== Segment start ==

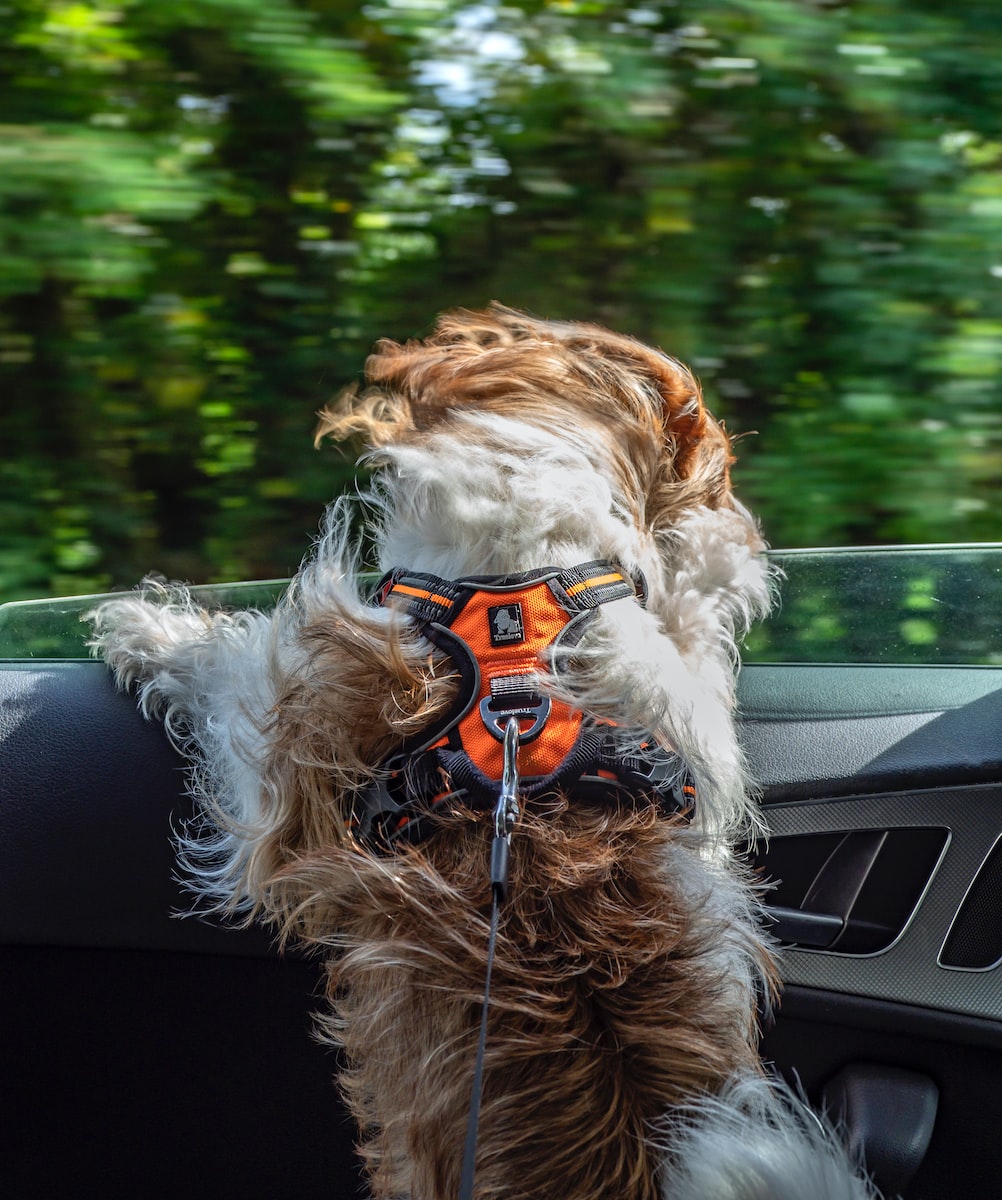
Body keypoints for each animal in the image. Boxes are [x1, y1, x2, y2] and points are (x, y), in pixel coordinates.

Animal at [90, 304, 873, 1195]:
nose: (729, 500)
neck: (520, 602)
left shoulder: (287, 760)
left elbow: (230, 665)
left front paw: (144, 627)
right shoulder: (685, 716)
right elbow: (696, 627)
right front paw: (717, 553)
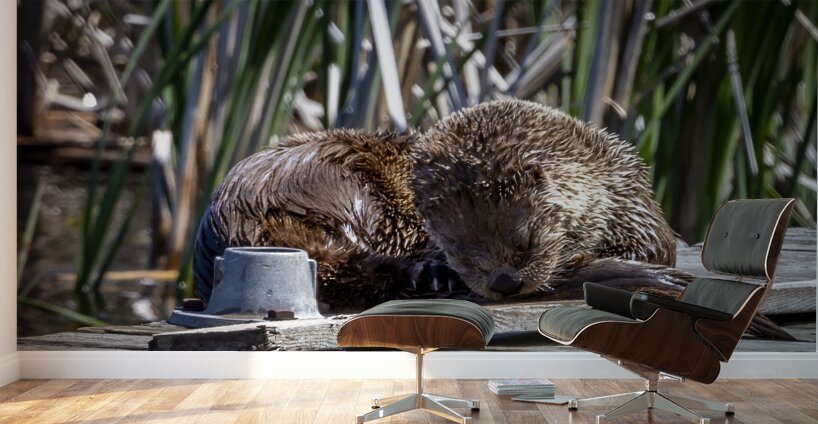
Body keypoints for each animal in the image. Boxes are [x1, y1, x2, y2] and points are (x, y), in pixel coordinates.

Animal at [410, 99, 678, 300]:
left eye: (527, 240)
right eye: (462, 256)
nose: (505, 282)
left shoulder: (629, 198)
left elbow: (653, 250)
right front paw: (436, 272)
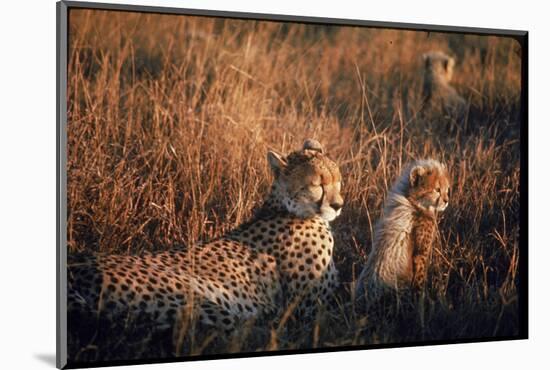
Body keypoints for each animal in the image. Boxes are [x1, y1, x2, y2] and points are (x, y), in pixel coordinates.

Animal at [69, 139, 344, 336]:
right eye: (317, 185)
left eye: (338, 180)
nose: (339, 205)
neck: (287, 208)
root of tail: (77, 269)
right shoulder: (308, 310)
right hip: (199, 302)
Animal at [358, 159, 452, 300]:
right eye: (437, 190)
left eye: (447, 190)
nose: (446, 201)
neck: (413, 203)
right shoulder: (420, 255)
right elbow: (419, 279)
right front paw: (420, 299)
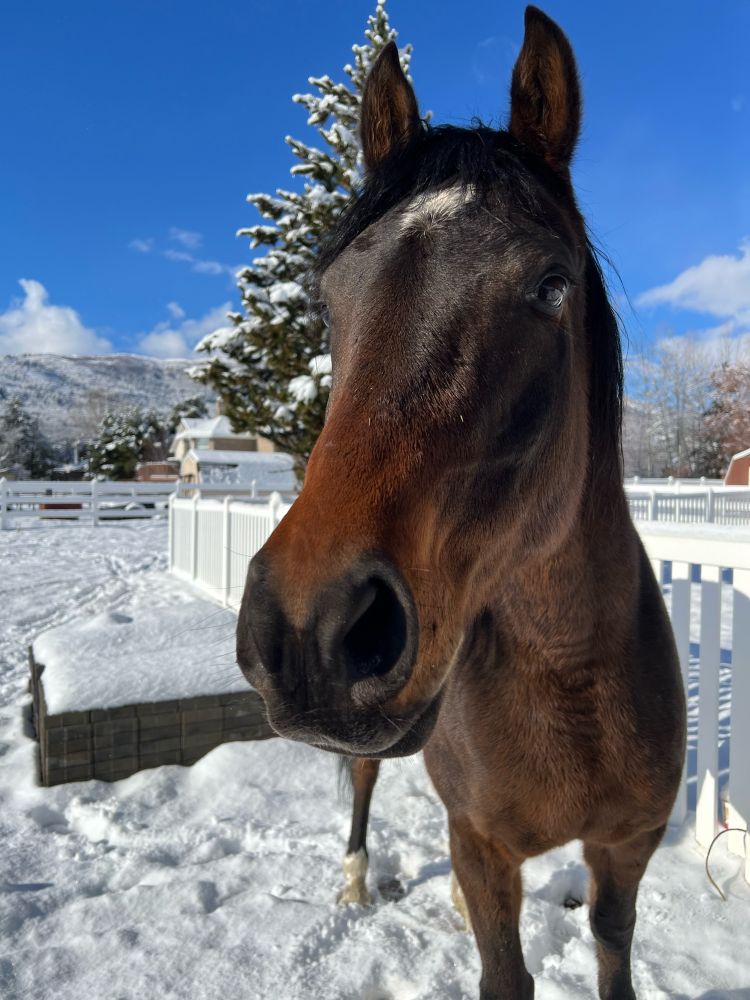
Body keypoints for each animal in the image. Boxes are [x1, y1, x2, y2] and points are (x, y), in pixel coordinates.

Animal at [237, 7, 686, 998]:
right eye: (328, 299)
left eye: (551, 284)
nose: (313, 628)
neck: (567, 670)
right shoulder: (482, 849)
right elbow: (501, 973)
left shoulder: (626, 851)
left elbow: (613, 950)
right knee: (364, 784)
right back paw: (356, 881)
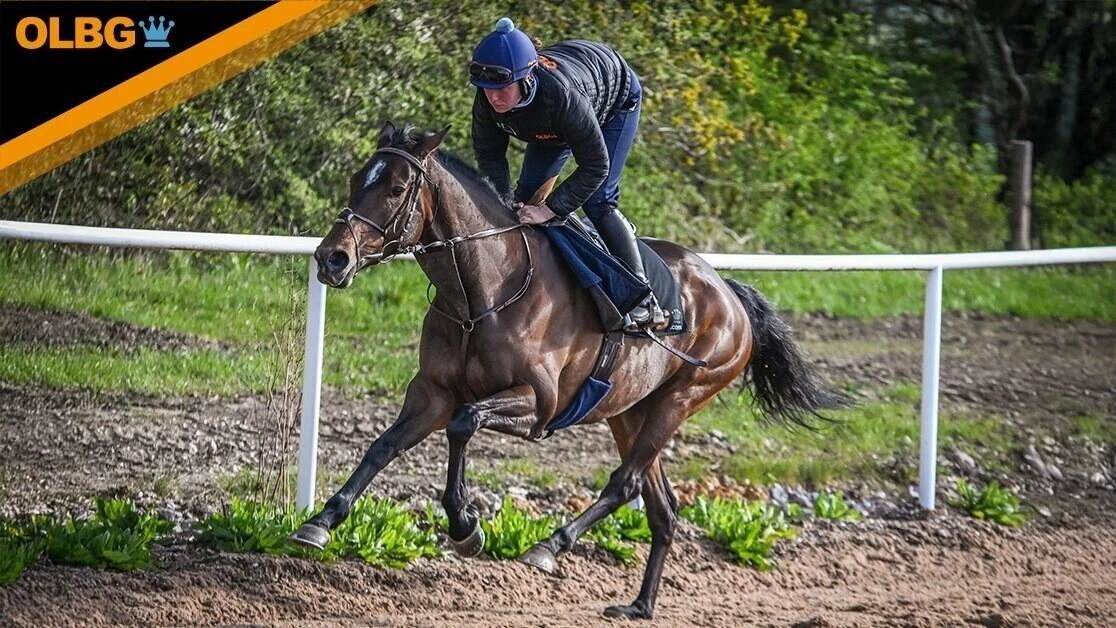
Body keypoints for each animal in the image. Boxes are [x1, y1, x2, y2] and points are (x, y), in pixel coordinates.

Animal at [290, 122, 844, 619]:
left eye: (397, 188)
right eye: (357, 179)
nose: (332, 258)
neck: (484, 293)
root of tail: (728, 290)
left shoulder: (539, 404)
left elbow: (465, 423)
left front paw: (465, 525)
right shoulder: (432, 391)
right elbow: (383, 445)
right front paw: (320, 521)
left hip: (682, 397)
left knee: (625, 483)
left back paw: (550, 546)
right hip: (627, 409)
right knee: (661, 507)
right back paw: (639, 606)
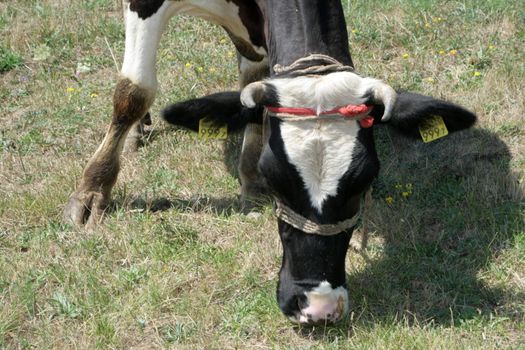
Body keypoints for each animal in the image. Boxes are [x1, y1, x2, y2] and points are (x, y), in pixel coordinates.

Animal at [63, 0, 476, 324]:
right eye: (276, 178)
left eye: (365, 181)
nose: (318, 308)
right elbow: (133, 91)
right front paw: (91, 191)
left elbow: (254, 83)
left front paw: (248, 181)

== Segment end ==

◆ Your goal ◆
All of the data must be repeated exactly, except for the pictures.

◆ Solved problem ◆
Body keypoints for each animal in the image. Boxes are [x1, y1, x2, y2] and points are (x, y), in pixel coordinates.

Animal at [90, 304, 873, 1195]:
nose: (729, 500)
neck: (520, 602)
left shoulder: (287, 760)
left elbow: (230, 665)
left front paw: (144, 627)
right shoulder: (685, 716)
right elbow: (696, 627)
right front paw: (717, 553)
Body keypoints for each animal in the image. Boxes are [x1, y1, x2, y2] and points are (x, y), in pixel coordinates.

Animal at [410, 99, 678, 300]:
left eye: (527, 240)
right eye: (462, 256)
nose: (505, 282)
left shoulder: (629, 198)
left elbow: (653, 250)
right front paw: (436, 272)
Body keypoints for each animal in the image. Boxes are [x1, y1, x2, y2] and points are (x, y), in pixel coordinates.

Animal at [69, 139, 344, 336]:
right eye: (317, 185)
left eye: (338, 180)
nose: (339, 205)
neck: (287, 208)
root of tail: (77, 269)
right shoulder: (308, 310)
right hip: (199, 302)
Animal at [358, 159, 452, 300]:
right eye: (437, 190)
left eye: (447, 190)
nose: (446, 201)
neck: (413, 203)
right shoulder: (420, 255)
right elbow: (419, 279)
right front paw: (420, 299)
Body keypoints for each animal in the image. Boxes are [x1, y1, x2, y2] and points are (x, y), in pixel coordinates.

Animal at [237, 7, 686, 998]:
right eye: (328, 299)
left eye: (551, 284)
nose: (313, 628)
neck: (567, 670)
right shoulder: (482, 849)
right elbow: (501, 973)
left shoulder: (626, 851)
left elbow: (613, 950)
right knee: (364, 784)
right back paw: (356, 881)
Body keypoints for each animal in the image. Boxes are [x1, y1, x2, y2] and points are (x, y), in pixel coordinates.

Animal at [290, 122, 844, 619]:
left eye: (397, 188)
right eye: (357, 179)
nose: (332, 258)
neck: (484, 293)
root of tail: (728, 290)
left shoulder: (539, 404)
left elbow: (465, 423)
left front paw: (465, 525)
right shoulder: (432, 391)
right elbow: (383, 445)
right front paw: (320, 521)
left hip: (682, 397)
left knee: (625, 483)
left back paw: (550, 546)
right hip: (627, 409)
right knee: (661, 507)
right back paw: (639, 606)
Body keypoints for each animal in the image. Boxes are [x1, y1, x2, y2] and points are (x, y), in pixel coordinates.

Animal at [63, 0, 476, 324]:
right eye: (276, 178)
left eye: (365, 181)
nose: (318, 308)
right elbow: (133, 91)
right front paw: (91, 191)
left elbow: (254, 83)
left front paw: (248, 181)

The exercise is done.